A stunning novel about the transformative power of love, perfect for fans of Jay Asher and Laurie Halse Anderson.
Sixteen-year-old physics nerd Aysel is obsessed with plotting her own death. With a mother who can barely look at her without wincing, classmates who whisper behind her back, and a father whose violent crime rocked her small town, Aysel is ready to turn her potential energy into nothingness.
There’s only one problem: she’s not sure she has the courage to do it alone. But once she discovers a website with a section called Suicide Partners, Aysel’s convinced she’s found her solution–Roman, a teenage boy who’s haunted by a family tragedy, is looking for a partner. Even though Aysel and Roman have nothing in common, they slowly start to fill in each other’s broken lives. But as their suicide pact becomes more concrete, Aysel begins to question whether she really wants to go through with it. Ultimately, she must choose between wanting to die or trying to convince Roman to live so they can discover the potential of their energy together.
Aysel cannot stop thinking about death, the physics of where energy goes after one has finally passed on. Her life now is factored around the horrible crime that her father committed. People fear her, thinking she could snap just like her father had. And Aysel is looking for sweet relief . . . only, she can’t do it alone. Teaming up with Frozen Robot, a boy she met online named Roman who she’s committed herself to as a suicide partner, Aysel slowly begins to unwind, open up, and understand the permanence of death and the tole it has on the people around her. And when feelings for the boy she’s promised to kill herself with arise, Aysel starts to see the world in a whole new light.
I take a breath and notice that the air has changed flavor from campfire smoke to sweet vanilla and there’s a soft sound in my head that I don’t quite recognize but reminds me of pennies being tossed into a fountain. The pitter-patter of wishes, desperate wishes.

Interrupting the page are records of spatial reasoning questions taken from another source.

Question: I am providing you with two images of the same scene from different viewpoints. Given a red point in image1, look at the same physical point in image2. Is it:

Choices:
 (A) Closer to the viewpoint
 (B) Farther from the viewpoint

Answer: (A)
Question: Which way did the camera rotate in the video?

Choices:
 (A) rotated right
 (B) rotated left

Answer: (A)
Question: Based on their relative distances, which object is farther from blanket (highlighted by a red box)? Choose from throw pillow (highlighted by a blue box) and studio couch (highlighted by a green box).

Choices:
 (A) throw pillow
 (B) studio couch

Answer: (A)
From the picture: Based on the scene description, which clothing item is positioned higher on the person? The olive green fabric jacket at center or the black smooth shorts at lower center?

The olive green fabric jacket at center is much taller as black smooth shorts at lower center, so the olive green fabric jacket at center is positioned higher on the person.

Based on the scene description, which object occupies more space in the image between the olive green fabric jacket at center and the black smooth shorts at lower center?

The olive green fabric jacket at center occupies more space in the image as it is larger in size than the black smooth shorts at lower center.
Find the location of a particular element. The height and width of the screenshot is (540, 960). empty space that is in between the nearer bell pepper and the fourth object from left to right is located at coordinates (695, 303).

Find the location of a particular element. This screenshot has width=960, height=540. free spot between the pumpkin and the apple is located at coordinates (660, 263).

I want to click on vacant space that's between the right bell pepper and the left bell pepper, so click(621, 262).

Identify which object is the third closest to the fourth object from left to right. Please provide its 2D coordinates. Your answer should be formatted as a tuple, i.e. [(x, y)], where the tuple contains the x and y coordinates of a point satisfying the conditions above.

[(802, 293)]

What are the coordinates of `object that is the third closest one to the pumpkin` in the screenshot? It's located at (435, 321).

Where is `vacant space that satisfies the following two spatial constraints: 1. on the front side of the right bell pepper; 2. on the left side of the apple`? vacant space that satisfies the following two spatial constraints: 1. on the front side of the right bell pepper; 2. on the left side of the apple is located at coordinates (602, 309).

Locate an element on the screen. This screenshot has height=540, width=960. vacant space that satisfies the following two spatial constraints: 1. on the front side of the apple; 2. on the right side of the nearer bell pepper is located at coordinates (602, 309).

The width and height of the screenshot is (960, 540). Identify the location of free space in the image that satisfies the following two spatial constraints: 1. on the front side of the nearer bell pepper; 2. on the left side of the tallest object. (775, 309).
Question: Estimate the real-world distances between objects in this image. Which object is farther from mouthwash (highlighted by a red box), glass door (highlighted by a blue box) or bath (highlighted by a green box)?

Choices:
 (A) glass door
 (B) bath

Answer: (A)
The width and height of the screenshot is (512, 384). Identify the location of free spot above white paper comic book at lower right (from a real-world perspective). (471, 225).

Final Summation: A quick read with lovely prose, but an ending that left me unsatisfied and unimpressed. My Heart and Other Black Holes handles the troubles of depression on a deep level, but ultimately ends on what I found to be unrealistic and utilizes a deux ex machina that did nothing to the take away from the story. For a sensitive topic, I felt emotionally indifferent. It is sad and crazy and messed up that people go through troubled thoughts and are immersed in painful memories and events such as the ones that Aysel and Roman go through, but my take away from the novel was much greater than my emotional connection to the characters or their romantic story. I do enjoy reading novels that take on dark topics such as suicide and death, and I encourage those to give them a try, even this particular novel. You might enjoy it more than I did.